Старики ее интересовали.
Старики беспокоили.
В стариках она искала себя, будущую.
– Но я экономил, – сказал Зяма. – Я экономил бумагу. Писал на обороте черновиков. Одно дерево я наверняка сэкономил. Или два. Это всё равно: посадить новое дерево или сэкономить старое. Да, да, – настаивал без уверенности. – Всё равно.
Дождичек покапал напоследок на мертвое лицо.
Факелом взметнулась сирень у забора.
На мраморной глыбище по соседству выбито было понизу клеймо мастерской: "Кабановъ, на Мясницкой".
Соскоблили – не иначе – старую надпись, переделали в который уж раз под нового клиента.
На мраморе процарапали утешением: "Вечно не живут".
В шесть двадцать одну отстукивали молоточки по бронзовой наковаленке, и старая хулиганка Фогель начинала плакать.
– Чего ты опять плачешь? – удивлялась ее мама.
Но она не могла объяснить.
В шесть двадцать одну уходила любимая ее подруга Вера, как сердце рвала надвое, и удержаться не было сил.
Вера прибежала в потемках, под утро, когда соседи еще спали, шушукнулась в коридоре, поцеловала вскользь и убежала суетливо, чтобы больше уже не возвращаться, – в шесть двадцать одну.
Не звонила, не провожала, сюда не писала, – а что?
У Веры муж. Дети. Зять в руководстве. Ей – оставаться.
Старая хулиганка Фогель плакала от злости: за дружбу свою, вывернутую наизнанку, за Веру – любимую подругу, за поцелуй вскользь, в коридоре, за саму себя, идиотку, что понимала Веру и оправдывала.
Может, и она бы не пришла провожать?
Вера была нежная, ласковая, с плавными текучими движениями, как речка, прогретая на плесе, и ее любили серьезные, уважающие себя мужчины, потому что Вере можно было довериться.
До шести часов двадцати одной минуты по московскому времени.
Потом была пауза.

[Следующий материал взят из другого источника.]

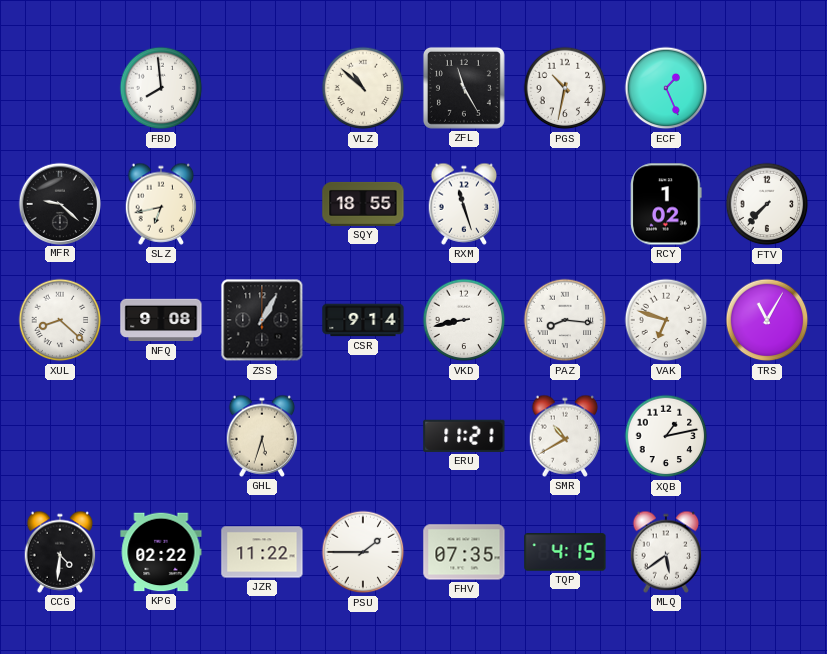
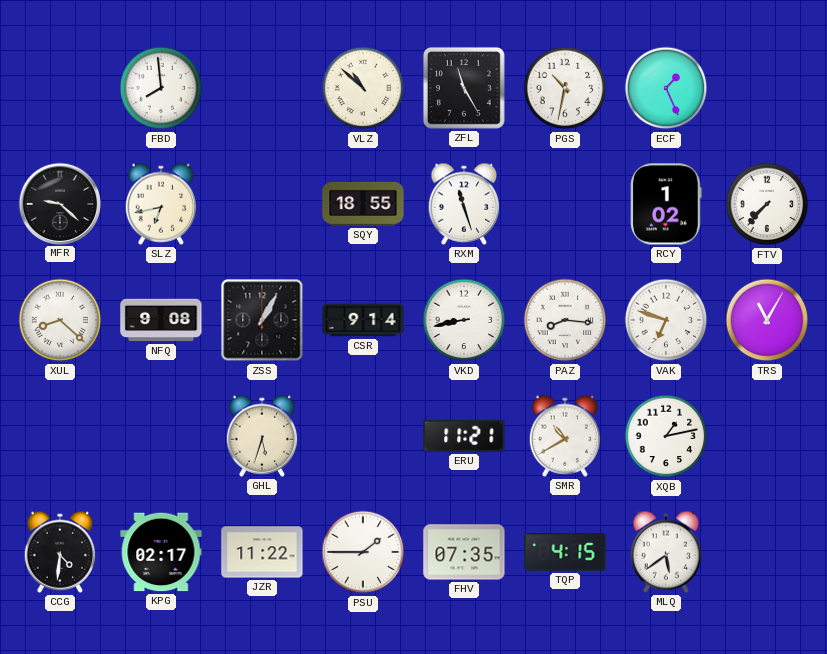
KPG: 02:22 -> 02:17
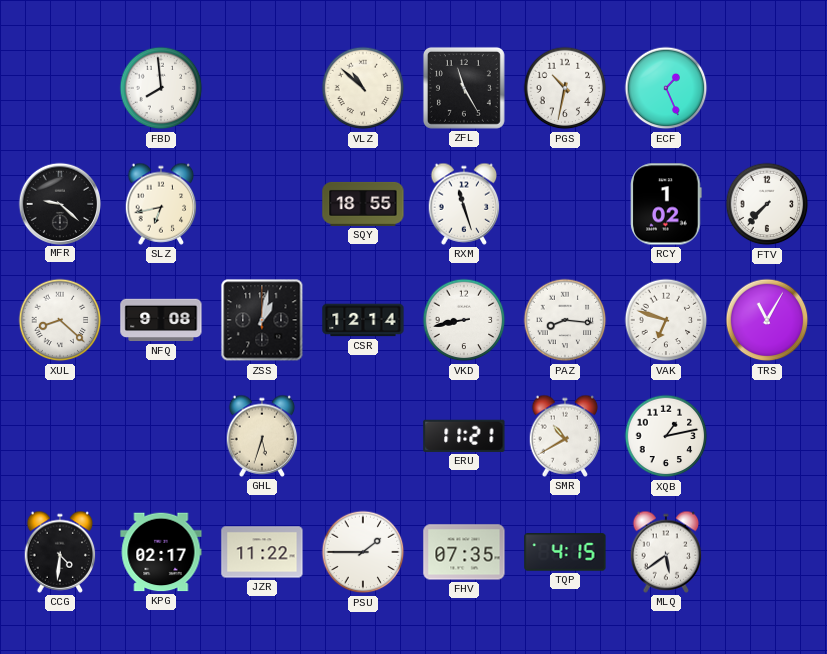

До одиннадцати сорока пяти.
Будильники не будили и кукушки не куковали.
Встать. Попить кофейку. Натянуть шорты с кофтенкой. Сбегать в магазин, на почту, в банк и вернуться ко времени.
В одиннадцать сорок пять уходил родной брат Гриша, и надо было при этом присутствовать.

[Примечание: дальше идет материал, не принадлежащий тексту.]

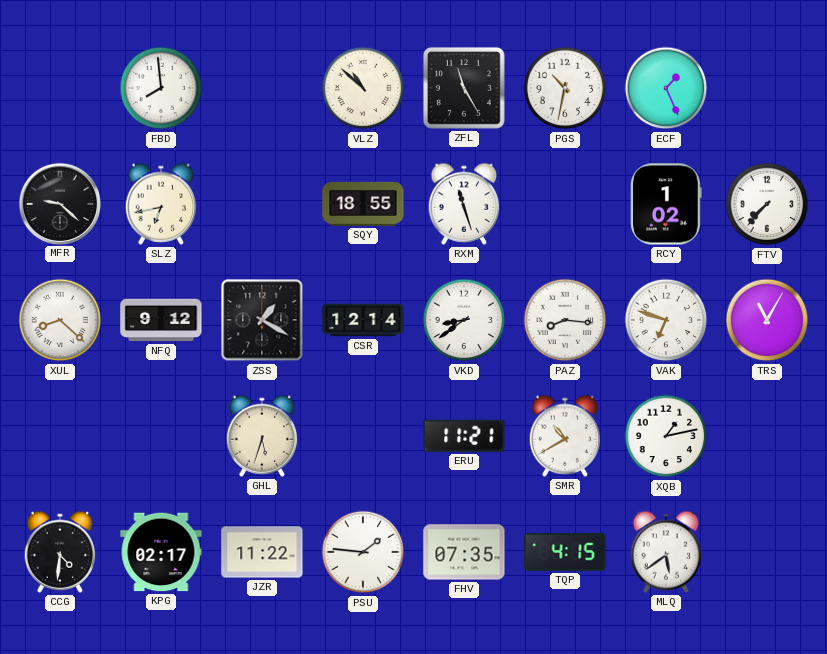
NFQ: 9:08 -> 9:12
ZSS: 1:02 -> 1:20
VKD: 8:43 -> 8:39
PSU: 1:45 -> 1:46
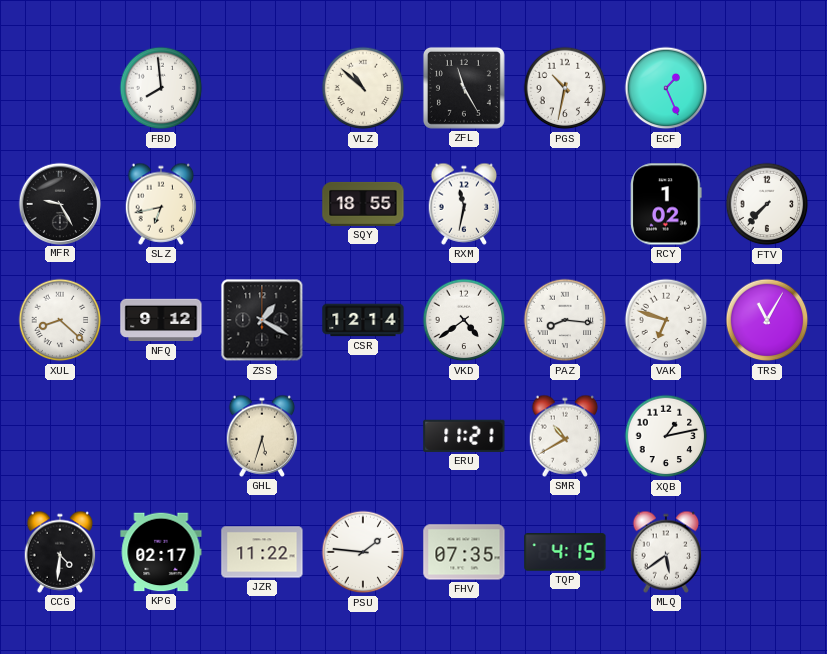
MFR: 9:22 -> 9:25
RXM: 11:27 -> 11:32
VKD: 8:39 -> 4:39
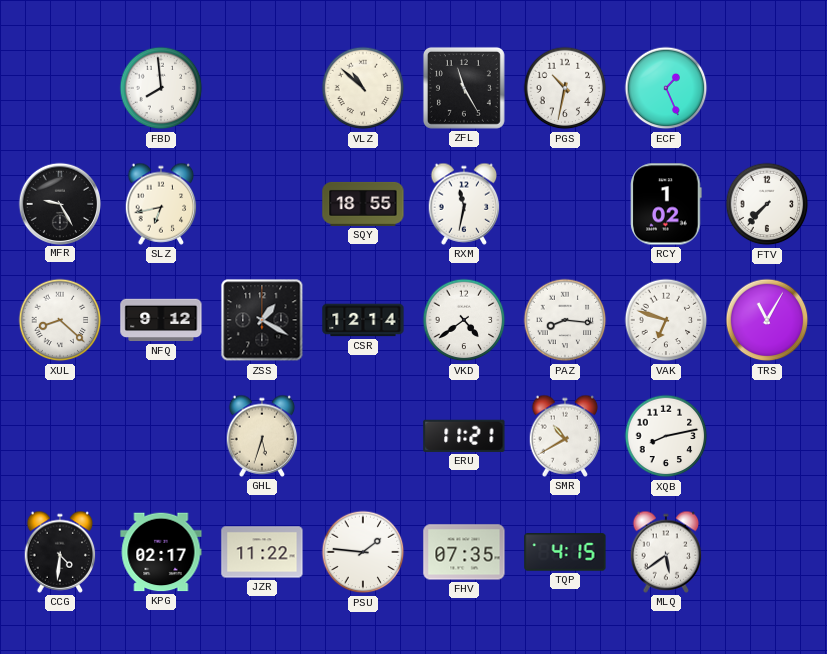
XQB: 1:13 -> 8:13
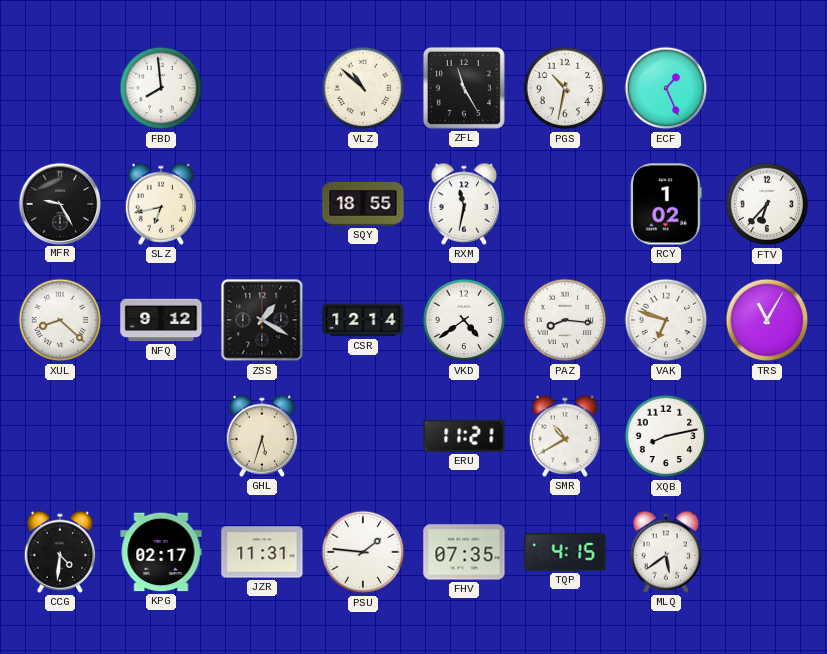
FTV: 7:37 -> 6:37
JZR: 11:22 -> 11:31
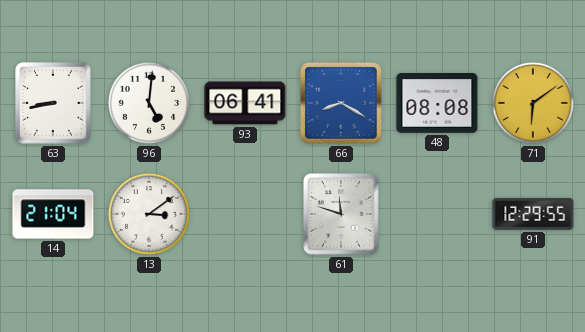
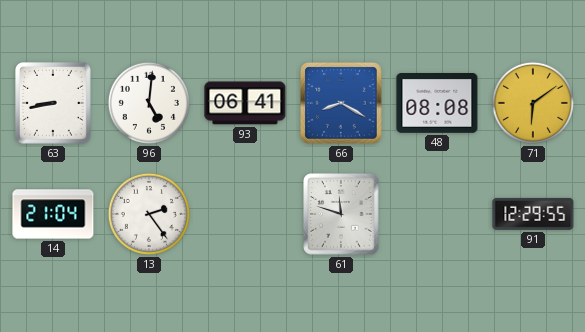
13: 3:09 -> 2:24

Ненавистник Гринфельд сидел у окна и выглядывал на улице знакомых.
– Ваши-то! – закричал радостно. – Опять обделались! Вот вам американцы чего дадут! Сдохнете, Фогель, без помощи, и все ваши сионисты сдохнут.
– Гринфельд, – сказала на ходу. – Вам же ответ скоро держать, Гринфельд. Экий вы пакостник.

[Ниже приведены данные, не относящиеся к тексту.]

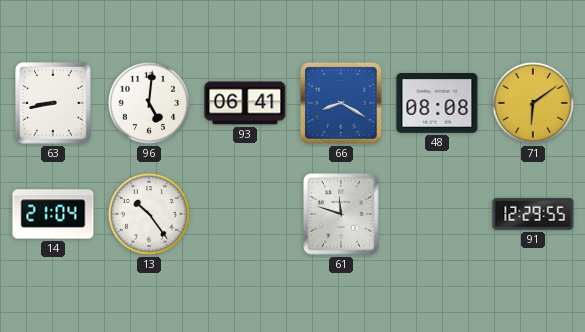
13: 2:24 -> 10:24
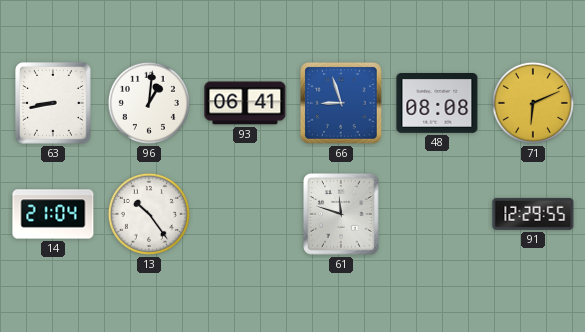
96: 5:01 -> 1:01
66: 8:20 -> 8:57
71: 6:09 -> 6:11
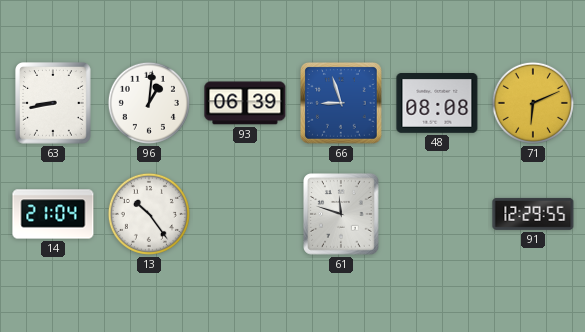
93: 06:41 -> 06:39
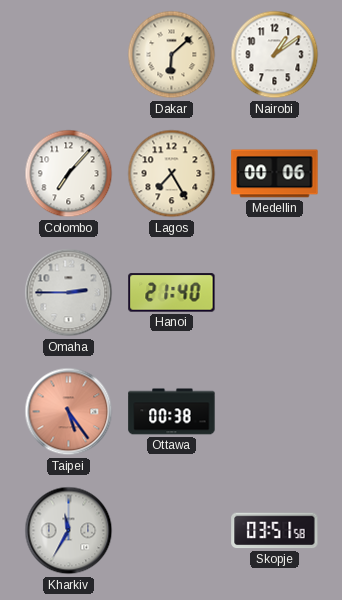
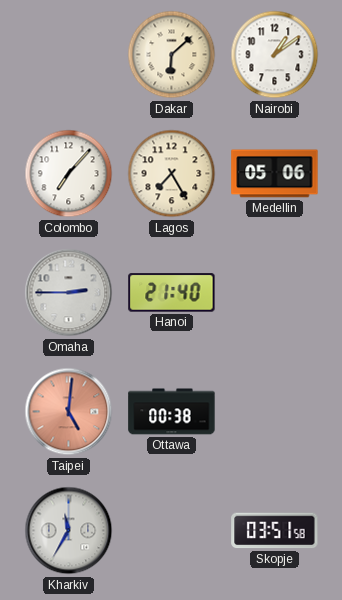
Medellin: 00:06 -> 05:06
Taipei: 5:24 -> 5:01
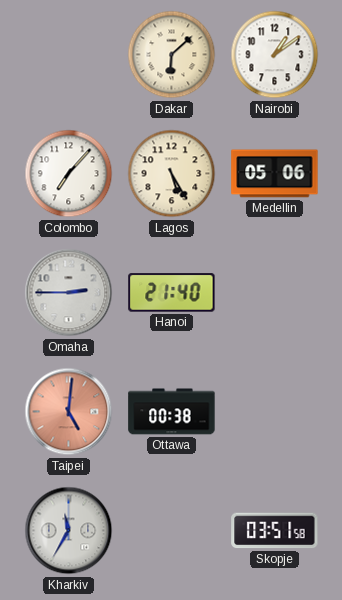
Lagos: 7:25 -> 5:25
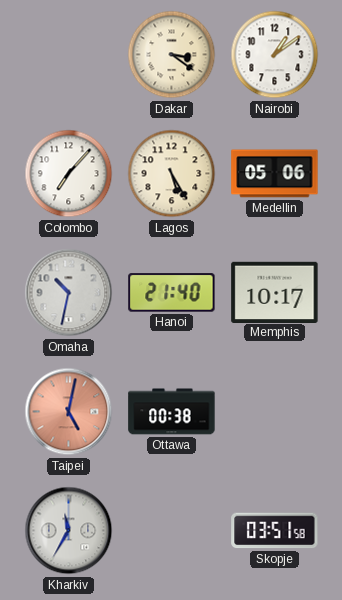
Dakar: 6:08 -> 3:21
Omaha: 2:45 -> 10:32
Memphis: none -> 10:17
Taipei: 5:01 -> 5:02
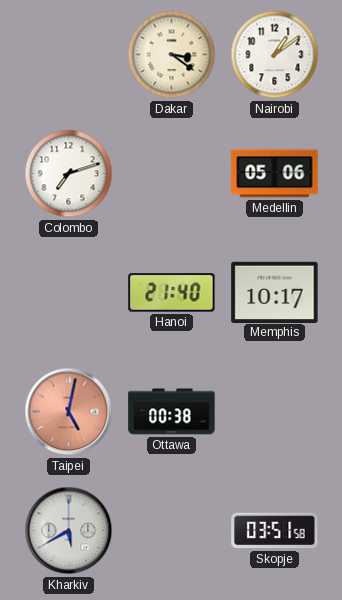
Colombo: 7:07 -> 7:12
Lagos: 5:25 -> none
Omaha: 10:32 -> none
Kharkiv: 11:35 -> 5:40
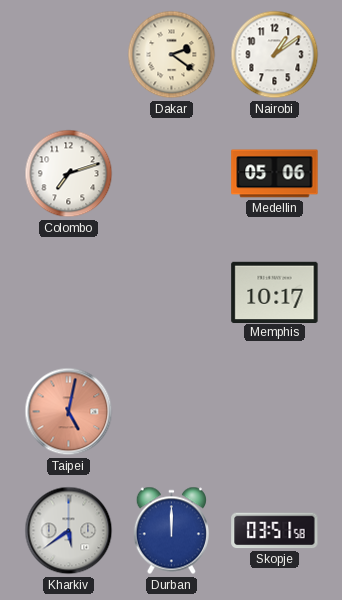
Dakar: 3:21 -> 2:21
Hanoi: 21:40 -> none
Ottawa: 00:38 -> none
Kharkiv: 5:40 -> 5:39
Durban: none -> 12:00
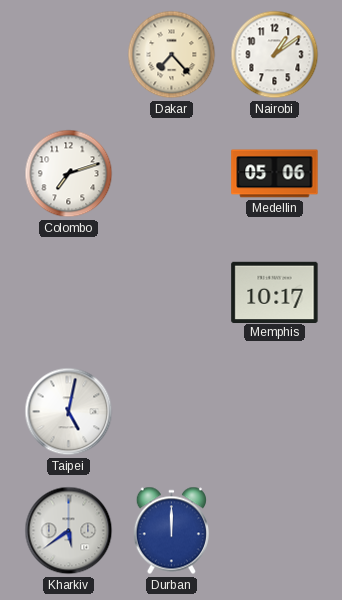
Dakar: 2:21 -> 7:23
Taipei dial: salmon -> white
Skopje: 03:51 -> none
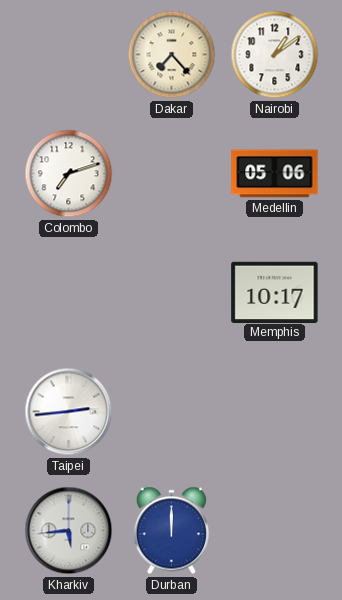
Taipei: 5:02 -> 2:44
Kharkiv: 5:39 -> 5:44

И он захохотал громко, мерзко и полыщенно.
– Запасайте крупу, Фогель. Мыло со спичками. Скоро война будет.
Утро было притихшее. День подступал жаркий. По солнцу уже не стоило ходить, но Фогель предпочитала солнце.
Шел той же дорогой кузнечик Фишер, катил за собой сумку на колесиках.
– Мишу, – сказал. – Подкормить. Завтра ему с утра на базу.
Для Фишера это было привычно –подкармливать Мишу.
Он ездил когда-то к Мише на родительский день, пихал в него сытную домашнюю пищу, а по садику бегала грозная директриса Берта Моисеевна, кричала зычно, тряся подбородками:
– Перекормите – выпишу!
Здесь он тоже ездил к Мише на базу, в начале его службы, и умилялся на ряды машин возле ворот, на расстеленные на травке подстилочки, на груды домашней еды, которую родители скармливали детям.
А те ели без остановки и остатки уволакивали в палатки: дети с винтовками.
Папа у Миши заскучал очень быстро, через пару каких-то лет.
По делам грандиозным. По пространствам немерянным. По жизни удивительной, не чета здешней.
Ныл. Придирался. Цеплялся ко всем. Исподволь выстраивал стройную систему объяснения и оправдания.
– Чего ты скулишь? – говорил ему кузнечик Фишер. – Ты же свободный теперь человек. Не надо никого ругать и ничего не надо оправдывать. Бери билет и уезжай. Вот мой тебе совет.
– Молчи, – сердился тот. – Что ты лезешь со своими советами? Советы дает адвокат. И то за деньги.
Папа уехал. Мама уехала. А Миша остался. И кузнечик Фишер тоже.
Кто-то же должен кормить ребенка, когда он воз-вращается с войны.
– Фишер, – сказала ему Фогель. – Вам идет ермолка.
И он застеснялся.
– Меня спрашивают, – сказал. – Ты зачем надел? А я и не знаю, как объяснить.
– Не надо объяснять, Фишер. Лишнее это дело. Умный не спросит, а глупый не поймет.